Widespread clinical application of cell-based therapies for type 1 diabetes is limited by a serious shortage of islet tissue for engraftment. Therefore, alternative approaches to beta (β) cell generation are required. Presently, much of the promise of regenerative and restorative medicine lies in stem cells. Understanding the molecular events that drive the genesis of functional insulin-producing cells from undifferentiated stem cells is critical to devise strategies that will help restore and/or maintain β cell mass. One avenue of research directed towards this goal is the in vitro expansion of human embryonic stem cells (hESC). Realizing this potential requires a better understanding of the mechanisms that occur as hESCs differentiate into endoderm and subsequently into pancreatic lineage. Embryonic stem cells face several key developmental decisions in the pathway to forming a mature organ. In pancreatic development, the earliest critical steps are gastrulation and subsequent formation of definitive endoderm. Recently, a method to generate definitive endoderm was described (1); however the process is associated with massive cell loss that occurs by the induction of apoptosis, or programmed cell death. The net result of the differentiation protocol is a small population of endodermal cells that limits the experimental and applicable use of these cells. In the proposed studies, we have assembled a multi-disciplined team to explore the mechanisms of apoptosis during differentiation. We will specifically examine the role of the chemokine/chemokine receptor SDF-1/CXCR4 in this process. The appearance of the CXCR4 receptor is a marker for endodermal development. The receptor plays a plays a critical role initiating cell survival or cell death pathways. We hypothesize that inadequate levels of the CXCR4 ligand, SDF-1α, during endodermal development initiates apoptosis and we will test whether the addition of recombinant SDF-1 protects the cells from death. Additionally, we will study the mechanism by which apoptosis is induced during differentiation. We have identified a novel protein kinase A interacting protein, AKIP, that we hypothesize plays a critical role in initiating apoptotic program. Taken together, these studies will help elucidate the molecular mechanisms associated with hESC differentiation and survival.

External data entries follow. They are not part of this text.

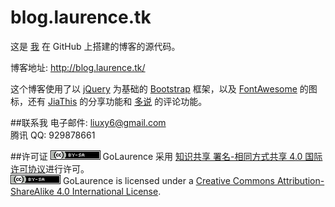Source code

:# blog.laurence.tk

这是 <a href="http://laurence6.github.io/aboutme.html">我</a> 在 GitHub 上搭建的博客的源代码。   

博客地址: <a href="http://blog.laurence.tk/">http://blog.laurence.tk/</a>   

这个博客使用了以 <a href="http://jquery.com/">jQuery</a> 为基础的 <a href="http://getbootstrap.com/">Bootstrap</a> 框架，以及 <a href="http://fortawesome.github.io/Font-Awesome/">FontAwesome</a> 的图标，还有 <a href="http://www.jiathis.com/">JiaThis</a> 的分享功能和 <a href="http://duoshuo.com/">多说</a> 的评论功能。   

##联系我
电子邮件: liuxy6@gmail.com   
腾讯 QQ: 929878661   

##许可证
<a rel="license" href="http://creativecommons.org/licenses/by-sa/4.0/" target="_blank"><img alt="知识共享许可协议" src="/images/ccbysa.png" /></a> <span xmlns:dct="http://purl.org/dc/terms/" href="http://purl.org/dc/dcmitype/Text" property="dct:title" rel="dct:type">GoLaurence</span> 采用 <a rel="license" href="http://creativecommons.org/licenses/by-sa/4.0/" target="_blank">知识共享 署名-相同方式共享 4.0 国际 许可协议</a>进行许可。   
<a rel="license" href="http://creativecommons.org/licenses/by-sa/4.0/" target="_blank"><img alt="Creative Commons License" src="/images/ccbysa.png" /></a> <span xmlns:dct="http://purl.org/dc/terms/" href="http://purl.org/dc/dcmitype/Text" property="dct:title" rel="dct:type">GoLaurence</span> is licensed under a <a rel="license" href="http://creativecommons.org/licenses/by-sa/4.0/" target="_blank">Creative Commons Attribution-ShareAlike 4.0 International License</a>.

1. K. A. D'Amour et al., Nat Biotechnol 23, 1534 (Dec, 2005).
Although Type 1 diabetes can be managed with daily injections of insulin, no cure for this disease exists. Islet transplants offer hope for many with type 1 diabetes, however, a lack of sufficient tissue for transplantation has restricted the number of patients who can receive therapy. Furthermore, a recent report found that more than 75% of islet transplant patients required insulin treatment within 2 years following the transplant. This underscores the need for a renewable and sustainable source for insulin-producing beta (β) cells. To address this problem, we have initiated studies on the mechanisms of islet growth and function in the hopes of generating a renewable cell-based system for transplant by directing differentiation of human embryonic stem cells (hESC) or pancreatic progenitor cells into insulin producing β cells. Before hESC can be routinely used as therapeutic agents, we must unravel the complicated molecular processes underlying differentiation. A critcal first step in differentiation is the transition of hESC from a pluripotent state to a cell of endodermal lineage. An effective protocol for endodermal differentiation was recently developed, however during differentiation many of the cells initiated a cell suicide program, termed apoptosis. The work proposed here will elucidate the molecular mechanisms that drive endodermal apoptosis. Identification of the key enzymes and proteins in this process will ultimately result in our ability to control differentiation, which will in turn generate larger pools of islet precursor cells.
The phenomenon of apoptosis is not unique to endodermal formation. Massive apoptosis has been documented in many differentiation protocols. Therefore, this study has broad implications for all aspects of hESC research. By answering a fundamental question about how hESCs survive during the differentiation process, the state and citizens of California will benefit and its citizens because more laboratories will have greater access to a larger population of cells to study various diseases.